** begin Material supplied **

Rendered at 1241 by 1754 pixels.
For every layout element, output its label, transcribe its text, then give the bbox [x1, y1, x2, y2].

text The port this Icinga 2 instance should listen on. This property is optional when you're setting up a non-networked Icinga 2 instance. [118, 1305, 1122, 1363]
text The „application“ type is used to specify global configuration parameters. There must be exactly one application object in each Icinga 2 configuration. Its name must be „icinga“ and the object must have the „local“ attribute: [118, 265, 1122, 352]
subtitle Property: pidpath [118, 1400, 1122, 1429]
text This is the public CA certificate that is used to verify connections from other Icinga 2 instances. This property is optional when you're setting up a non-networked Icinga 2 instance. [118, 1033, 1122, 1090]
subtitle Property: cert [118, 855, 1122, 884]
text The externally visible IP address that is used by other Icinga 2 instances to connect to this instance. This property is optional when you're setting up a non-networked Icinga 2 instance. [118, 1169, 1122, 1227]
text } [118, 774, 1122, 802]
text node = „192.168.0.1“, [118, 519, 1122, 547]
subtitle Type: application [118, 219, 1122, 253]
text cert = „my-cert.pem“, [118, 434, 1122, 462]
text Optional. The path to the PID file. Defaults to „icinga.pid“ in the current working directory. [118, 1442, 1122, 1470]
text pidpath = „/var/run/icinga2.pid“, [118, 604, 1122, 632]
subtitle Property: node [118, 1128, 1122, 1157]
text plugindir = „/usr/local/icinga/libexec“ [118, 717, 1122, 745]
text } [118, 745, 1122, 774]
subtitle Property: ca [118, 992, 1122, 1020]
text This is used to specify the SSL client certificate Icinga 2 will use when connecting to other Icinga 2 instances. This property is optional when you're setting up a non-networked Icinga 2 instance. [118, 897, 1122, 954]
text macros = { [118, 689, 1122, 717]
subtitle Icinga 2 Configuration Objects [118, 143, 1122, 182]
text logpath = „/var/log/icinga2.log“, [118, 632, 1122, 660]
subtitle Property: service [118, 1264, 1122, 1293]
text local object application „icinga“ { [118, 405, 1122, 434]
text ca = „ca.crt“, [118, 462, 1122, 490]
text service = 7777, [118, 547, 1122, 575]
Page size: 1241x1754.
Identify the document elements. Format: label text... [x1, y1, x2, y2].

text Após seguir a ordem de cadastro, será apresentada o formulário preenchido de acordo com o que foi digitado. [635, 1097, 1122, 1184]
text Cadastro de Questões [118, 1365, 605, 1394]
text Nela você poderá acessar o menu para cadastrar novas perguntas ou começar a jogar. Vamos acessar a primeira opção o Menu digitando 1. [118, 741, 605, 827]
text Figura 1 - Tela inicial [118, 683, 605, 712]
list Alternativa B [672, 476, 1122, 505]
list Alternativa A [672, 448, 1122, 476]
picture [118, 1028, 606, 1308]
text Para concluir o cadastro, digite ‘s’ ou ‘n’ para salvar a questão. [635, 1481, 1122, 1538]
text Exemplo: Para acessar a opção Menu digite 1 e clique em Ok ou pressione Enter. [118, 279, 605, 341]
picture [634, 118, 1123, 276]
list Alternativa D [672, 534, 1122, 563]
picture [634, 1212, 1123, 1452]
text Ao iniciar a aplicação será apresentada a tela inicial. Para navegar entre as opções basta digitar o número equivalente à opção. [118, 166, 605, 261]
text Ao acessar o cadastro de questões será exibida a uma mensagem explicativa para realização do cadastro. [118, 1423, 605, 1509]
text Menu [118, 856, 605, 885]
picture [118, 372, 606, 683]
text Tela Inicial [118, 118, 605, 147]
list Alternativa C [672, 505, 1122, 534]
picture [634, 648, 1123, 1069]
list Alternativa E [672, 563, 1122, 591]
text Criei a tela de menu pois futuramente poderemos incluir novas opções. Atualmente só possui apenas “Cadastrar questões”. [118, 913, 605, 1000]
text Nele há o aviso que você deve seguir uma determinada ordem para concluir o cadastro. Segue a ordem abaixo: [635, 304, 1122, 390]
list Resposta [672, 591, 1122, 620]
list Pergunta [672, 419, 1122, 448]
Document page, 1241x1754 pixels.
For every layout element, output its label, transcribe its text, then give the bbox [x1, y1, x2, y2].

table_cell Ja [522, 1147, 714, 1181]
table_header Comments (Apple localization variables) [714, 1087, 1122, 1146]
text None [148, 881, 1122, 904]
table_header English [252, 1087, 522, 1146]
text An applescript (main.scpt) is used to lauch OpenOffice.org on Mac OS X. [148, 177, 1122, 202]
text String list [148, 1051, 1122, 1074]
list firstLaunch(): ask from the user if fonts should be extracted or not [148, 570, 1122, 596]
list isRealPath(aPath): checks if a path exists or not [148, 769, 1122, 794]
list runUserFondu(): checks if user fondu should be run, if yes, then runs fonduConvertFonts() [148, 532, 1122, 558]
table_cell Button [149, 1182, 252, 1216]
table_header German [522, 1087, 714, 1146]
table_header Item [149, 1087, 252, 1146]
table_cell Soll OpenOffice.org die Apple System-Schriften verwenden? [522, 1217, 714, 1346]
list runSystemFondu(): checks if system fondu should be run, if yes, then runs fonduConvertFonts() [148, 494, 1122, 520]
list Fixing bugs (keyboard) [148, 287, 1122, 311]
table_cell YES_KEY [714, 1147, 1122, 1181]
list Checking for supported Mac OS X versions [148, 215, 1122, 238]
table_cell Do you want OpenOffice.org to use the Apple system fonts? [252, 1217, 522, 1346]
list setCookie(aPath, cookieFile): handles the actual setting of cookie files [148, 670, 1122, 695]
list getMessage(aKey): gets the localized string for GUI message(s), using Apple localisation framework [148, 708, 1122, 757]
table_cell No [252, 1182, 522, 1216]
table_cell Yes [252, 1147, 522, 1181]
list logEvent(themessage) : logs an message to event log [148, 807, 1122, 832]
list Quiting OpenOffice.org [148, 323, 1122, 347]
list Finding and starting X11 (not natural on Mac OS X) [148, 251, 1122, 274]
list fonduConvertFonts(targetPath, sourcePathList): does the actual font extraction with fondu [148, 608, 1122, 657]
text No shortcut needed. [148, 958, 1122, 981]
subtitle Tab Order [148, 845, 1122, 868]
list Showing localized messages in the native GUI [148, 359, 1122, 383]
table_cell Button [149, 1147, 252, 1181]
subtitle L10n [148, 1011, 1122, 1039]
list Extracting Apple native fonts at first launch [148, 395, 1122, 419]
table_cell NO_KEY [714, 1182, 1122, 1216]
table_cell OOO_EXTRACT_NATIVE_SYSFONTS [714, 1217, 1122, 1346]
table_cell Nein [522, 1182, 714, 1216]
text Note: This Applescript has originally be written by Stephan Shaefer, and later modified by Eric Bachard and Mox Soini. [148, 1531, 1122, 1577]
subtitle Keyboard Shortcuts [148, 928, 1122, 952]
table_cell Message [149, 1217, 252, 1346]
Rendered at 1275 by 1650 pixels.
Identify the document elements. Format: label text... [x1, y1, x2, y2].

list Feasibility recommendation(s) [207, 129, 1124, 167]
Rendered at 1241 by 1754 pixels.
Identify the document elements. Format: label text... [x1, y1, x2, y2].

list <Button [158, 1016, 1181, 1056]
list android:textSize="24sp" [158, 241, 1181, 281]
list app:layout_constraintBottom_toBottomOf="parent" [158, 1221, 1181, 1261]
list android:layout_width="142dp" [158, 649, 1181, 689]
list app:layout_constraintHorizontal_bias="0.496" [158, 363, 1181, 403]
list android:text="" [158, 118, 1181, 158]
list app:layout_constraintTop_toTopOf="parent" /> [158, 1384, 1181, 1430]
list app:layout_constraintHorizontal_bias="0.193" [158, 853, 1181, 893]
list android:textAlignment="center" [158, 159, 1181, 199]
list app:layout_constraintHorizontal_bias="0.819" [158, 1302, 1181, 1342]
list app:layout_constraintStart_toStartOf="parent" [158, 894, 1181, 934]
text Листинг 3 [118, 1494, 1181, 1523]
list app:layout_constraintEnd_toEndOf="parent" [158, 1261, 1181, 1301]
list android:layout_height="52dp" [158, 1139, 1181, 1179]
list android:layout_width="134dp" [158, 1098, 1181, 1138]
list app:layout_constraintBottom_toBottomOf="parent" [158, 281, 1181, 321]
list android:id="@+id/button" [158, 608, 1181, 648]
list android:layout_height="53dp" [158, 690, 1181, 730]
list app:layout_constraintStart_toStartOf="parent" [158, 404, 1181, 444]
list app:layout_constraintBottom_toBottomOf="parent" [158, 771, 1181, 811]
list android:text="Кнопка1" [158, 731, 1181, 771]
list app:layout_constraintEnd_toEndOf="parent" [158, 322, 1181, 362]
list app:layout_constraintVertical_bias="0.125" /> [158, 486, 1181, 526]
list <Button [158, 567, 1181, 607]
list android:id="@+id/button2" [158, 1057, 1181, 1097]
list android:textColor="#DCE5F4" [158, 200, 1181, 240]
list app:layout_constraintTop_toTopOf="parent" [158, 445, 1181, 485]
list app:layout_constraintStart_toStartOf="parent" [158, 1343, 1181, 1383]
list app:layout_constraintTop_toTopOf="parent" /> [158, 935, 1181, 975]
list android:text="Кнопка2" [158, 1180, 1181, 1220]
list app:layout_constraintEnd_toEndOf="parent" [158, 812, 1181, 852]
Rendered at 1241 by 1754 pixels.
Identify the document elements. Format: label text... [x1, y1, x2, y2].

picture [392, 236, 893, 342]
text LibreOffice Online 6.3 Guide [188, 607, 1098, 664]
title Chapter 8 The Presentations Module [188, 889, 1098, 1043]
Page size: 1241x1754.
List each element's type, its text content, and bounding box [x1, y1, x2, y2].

** end Material supplied **

_Exercise task:_
Copy out the lines of the data listing word for word, beginning with the line that contains "table_cell Ja [522, 1147, 714, 1181]" and continuing through the line that contains "text String list [148, 1051, 1122, 1074]".

_Full output:_
table_cell Ja [522, 1147, 714, 1181]
table_header Comments (Apple localization variables) [714, 1087, 1122, 1146]
text None [148, 881, 1122, 904]
table_header English [252, 1087, 522, 1146]
text An applescript (main.scpt) is used to lauch OpenOffice.org on Mac OS X. [148, 177, 1122, 202]
text String list [148, 1051, 1122, 1074]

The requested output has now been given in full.